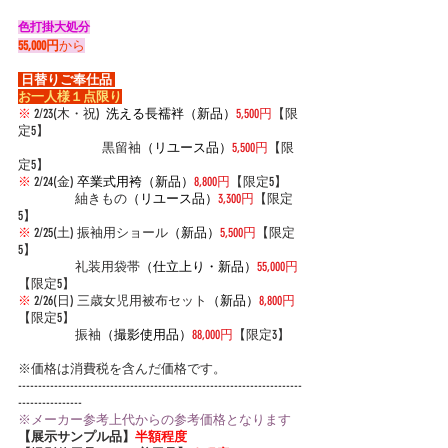
色打掛大処分
55,000円
から
 日替りご奉仕品 
お一人様１点限り
※
 2/23(木・祝)  
洗える長襦袢（新品）
5,500円
【限
定5】
                            黒留袖
（リユース品）
5,500円
【限
定5】
※
 2/24(金) 
卒業式用袴（新品）
8,800円
【限定5】
                   紬きもの
（リユース品）
3,300円
【限定
5】
※
 2/25(土) 振
袖用ショール
（新品）
5,500円
【限定
5】
                   礼装用袋帯
（仕立上り・新品）
55,000円
【限定5】
※
 2/26(日) 三歳女児用被布セット
（新品）
8,800円
【限定5】
                   振袖
（撮影使用品）
88,000円
【限定3】
※価格は消費税を含んだ価格です。
-----------------------------------------------------------------------
----------------
※メーカー参考上代からの参考価格となります
【展示サンプル品】
半額程度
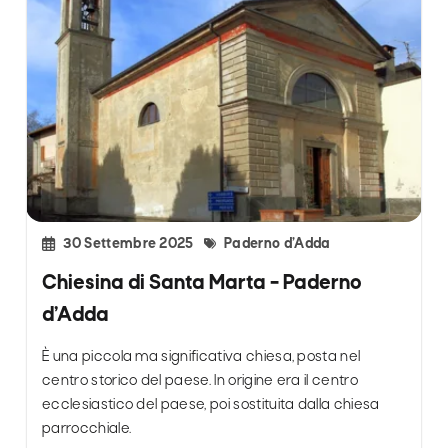
30 Settembre 2025
Paderno d’Adda
Chiesina di Santa Marta – Paderno
d’Adda
È una piccola ma significativa chiesa, posta nel
centro storico del paese. In origine era il centro
ecclesiastico del paese, poi sostituita dalla chiesa
parrocchiale.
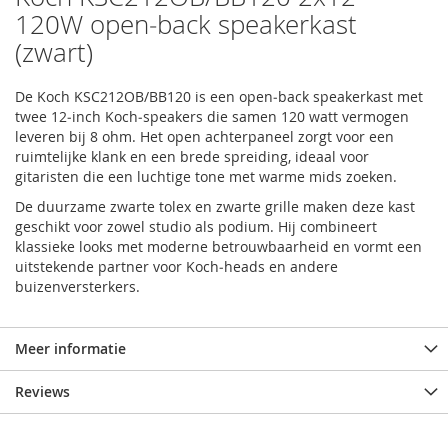
120W open‑back speakerkast
(zwart)
De Koch KSC212OB/BB120 is een open‑back speakerkast met
twee 12‑inch Koch‑speakers die samen 120 watt vermogen
leveren bij 8 ohm. Het open achterpaneel zorgt voor een
ruimtelijke klank en een brede spreiding, ideaal voor
gitaristen die een luchtige tone met warme mids zoeken.
De duurzame zwarte tolex en zwarte grille maken deze kast
geschikt voor zowel studio als podium. Hij combineert
klassieke looks met moderne betrouwbaarheid en vormt een
uitstekende partner voor Koch‑heads en andere
buizenversterkers.
Meer informatie
Reviews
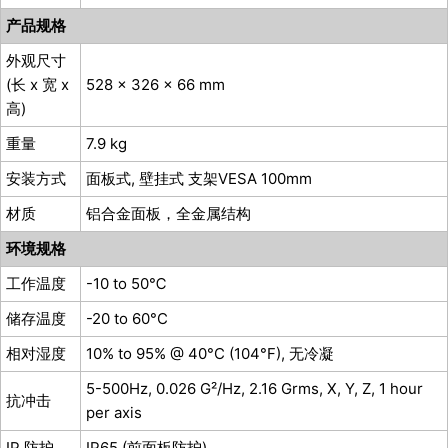
产品规格
外观尺寸
(长 x 宽 x
528 x 326 x 66 mm
高)
重量
7.9 kg
安装方式
面板式, 壁挂式 支架VESA 100mm
材质
铝合金面板，全金属结构
环境规格
工作温度
-10 to 50℃
储存温度
-20 to 60°C
相对湿度
10% to 95% @ 40°C (104°F), ⽆冷凝
5-500Hz, 0.026 G²/Hz, 2.16 Grms, X, Y, Z, 1 hour
抗冲击
per axis
IP 防护
IP65 (前面板防护)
= = =
» **The problem**: Print the entries again exactly as they appear above. Do not print the pictures.

» **Expected output**:
色打掛大処分
55,000円
から
 日替りご奉仕品 
お一人様１点限り
※
 2/23(木・祝)  
洗える長襦袢（新品）
5,500円
【限
定5】
                            黒留袖
（リユース品）
5,500円
【限
定5】
※
 2/24(金) 
卒業式用袴（新品）
8,800円
【限定5】
                   紬きもの
（リユース品）
3,300円
【限定
5】
※
 2/25(土) 振
袖用ショール
（新品）
5,500円
【限定
5】
                   礼装用袋帯
（仕立上り・新品）
55,000円
【限定5】
※
 2/26(日) 三歳女児用被布セット
（新品）
8,800円
【限定5】
                   振袖
（撮影使用品）
88,000円
【限定3】
※価格は消費税を含んだ価格です。
-----------------------------------------------------------------------
----------------
※メーカー参考上代からの参考価格となります
【展示サンプル品】
半額程度
30 Settembre 2025
Paderno d’Adda
Chiesina di Santa Marta – Paderno
d’Adda
È una piccola ma significativa chiesa, posta nel
centro storico del paese. In origine era il centro
ecclesiastico del paese, poi sostituita dalla chiesa
parrocchiale.
120W open‑back speakerkast
(zwart)
De Koch KSC212OB/BB120 is een open‑back speakerkast met
twee 12‑inch Koch‑speakers die samen 120 watt vermogen
leveren bij 8 ohm. Het open achterpaneel zorgt voor een
ruimtelijke klank en een brede spreiding, ideaal voor
gitaristen die een luchtige tone met warme mids zoeken.
De duurzame zwarte tolex en zwarte grille maken deze kast
geschikt voor zowel studio als podium. Hij combineert
klassieke looks met moderne betrouwbaarheid en vormt een
uitstekende partner voor Koch‑heads en andere
buizenversterkers.
Meer informatie
Reviews
产品规格
外观尺寸
(长 x 宽 x
528 x 326 x 66 mm
高)
重量
7.9 kg
安装方式
面板式, 壁挂式 支架VESA 100mm
材质
铝合金面板，全金属结构
环境规格
工作温度
-10 to 50℃
储存温度
-20 to 60°C
相对湿度
10% to 95% @ 40°C (104°F), ⽆冷凝
5-500Hz, 0.026 G²/Hz, 2.16 Grms, X, Y, Z, 1 hour
抗冲击
per axis
IP 防护
IP65 (前面板防护)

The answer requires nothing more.